The Government of Navarra has just approved the waste management plan guided by three fundamental pillars: prevention, reuse and recycling. It is not a stain free plan, since in the end it is proposed to incinerate 15% of the rejection in the cement factory. However, it is in the right direction, as by 2025 it provides for a 10% reduction in waste, 75% recycling of organic and 90% of packaging. Now you have to see how much of paper there is to reality and how you move forward on key concepts to make a real leap, such as the obligation to recycle.
Today, however, it is not surprising that we want to do all that without incineration. The contrast comes as follows: Gipuzkoa has reactivated the incineration project in Zubieta, a much more advanced area in waste management than Navarre. For the Government of Markel Olano it is essential to make an incinerator and the Government of Uxue Barkos has decided that no incinerator is needed. The question comes by itself: Why in one case yes and in another case no?
The issue of waste is once again heated in Gipuzkoa, even if it has never cooled completely. This is demonstrated by the march of Zubieta against incineration or the demonstration last Saturday in Andoain.
The repetitions of the movement are reaching even far from ground zero. The Deputy wants to turn the Epele Non-Hazardous Waste Landfill (Bergara) into a mixed waste landfill in the Alto Deba, champion of selective collection in Gipuzkoa. The citizen platform Debagoiena Model-Society has been created to deal with the idea and the question they launch is not a joke: If in the Alto Deba a selective collection of 80% has been achieved in the last five years, why is it not possible in other counties?
Because it is not a miracle that has been done there, not a lot of money, not to cure evil. Only the political will of the municipalities has been necessary. In some villages, door-to-door, in other containers, the most important key is that there are no mixed containers.
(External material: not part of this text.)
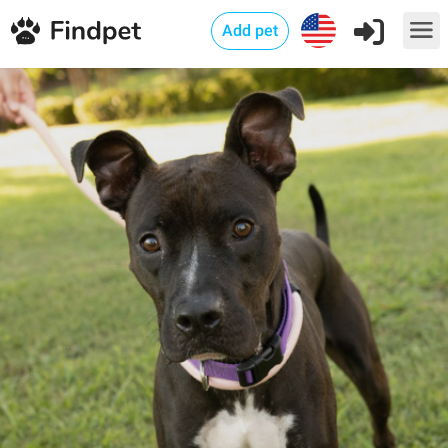
Add pet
On this road was key the road travelled door-to-door and also the agreement reached in Arrasate between EH Bildu and the PNV on the containers by chip.
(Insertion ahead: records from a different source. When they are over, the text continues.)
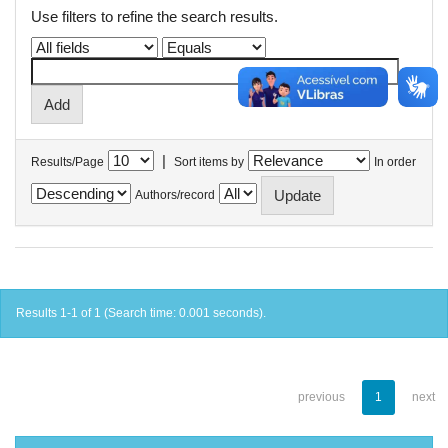
Use filters to refine the search results.
|
Results/Page
Sort items by
In order
Authors/record
Results 1-1 of 1 (Search time: 0.001 seconds).
previous
1
next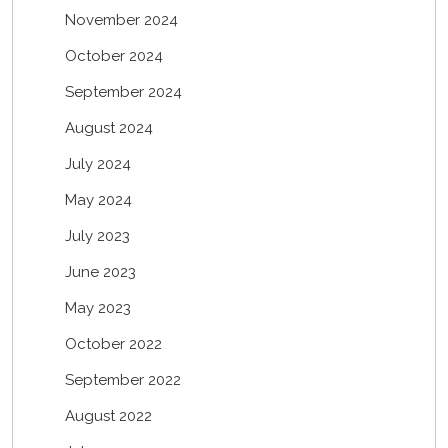
November 2024
October 2024
September 2024
August 2024
July 2024
May 2024
July 2023
June 2023
May 2023
October 2022
September 2022
August 2022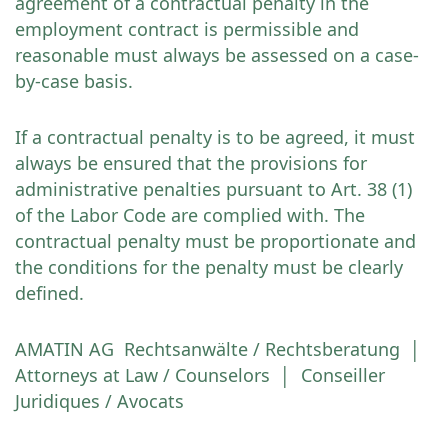
agreement of a contractual penalty in the
employment contract is permissible and
reasonable must always be assessed on a case-
by-case basis.
If a contractual penalty is to be agreed, it must
always be ensured that the provisions for
administrative penalties pursuant to Art. 38 (1)
of the Labor Code are complied with. The
contractual penalty must be proportionate and
the conditions for the penalty must be clearly
defined.
AMATIN AG Rechtsanwälte / Rechtsberatung │
Attorneys at Law / Counselors │ Conseiller
Juridiques / Avocats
But look, “with obligation”, because it is a cursed word in this society of liberal and sacred freedoms: do not force the selective collection of waste, but do force the burning of fully recyclable waste.
Although it is based on the apology of incineration, some of the jeltzales question the Zubieta incinerator: If you can smoke in Zabalgarbi, why bring the business to Cantabria? This is suggested by Luis Alberto Aranbarri Amatiño in the article The lie of Gipuzkoa in his blog: “If Bizkaia and Gipuzkoa were from the same territory, would Gipuzkoa make a new incinerator in Zubieta? If we were all a bit normal, wouldn't the population of less than two million people that we formed together have enough of an incinerator? Are we crazy?”
In recent months, numerous referendums have been held in Gipuzkoa on the waste collection system. In all of them, he has won the system of chip containers. There's a clue, no doubt. But do we know what they think about the incinerator project? Ask about the collection and not about the treatment? Would it not be more logical and democratic to ask about the incinerator as well?
The resignation of the mayor of Lezo has been the last gauge of the situation in the Euskalduna Palace. With the implementation of the previous municipalities (EH Bildu) in Lezo the door-to-door model has been in force until recently; the result of the agreement between the current City Council (PNV) and EH Bildu, the bio-waste and the rest will be collected door to door and the paper and plastic through containers. The GBB of the PNV has not approved the agreement and the Mayor of Lezo, the PNV, has resigned. So, isn't there a consultation? Not an agreement?
From the point of view of those who look more at waste than at votes, and in their simplicity, the Zero Zabor movement in Gipuzkoa remains an example. Besides eviction, is there any more effective popular movement in Euskal Herria today?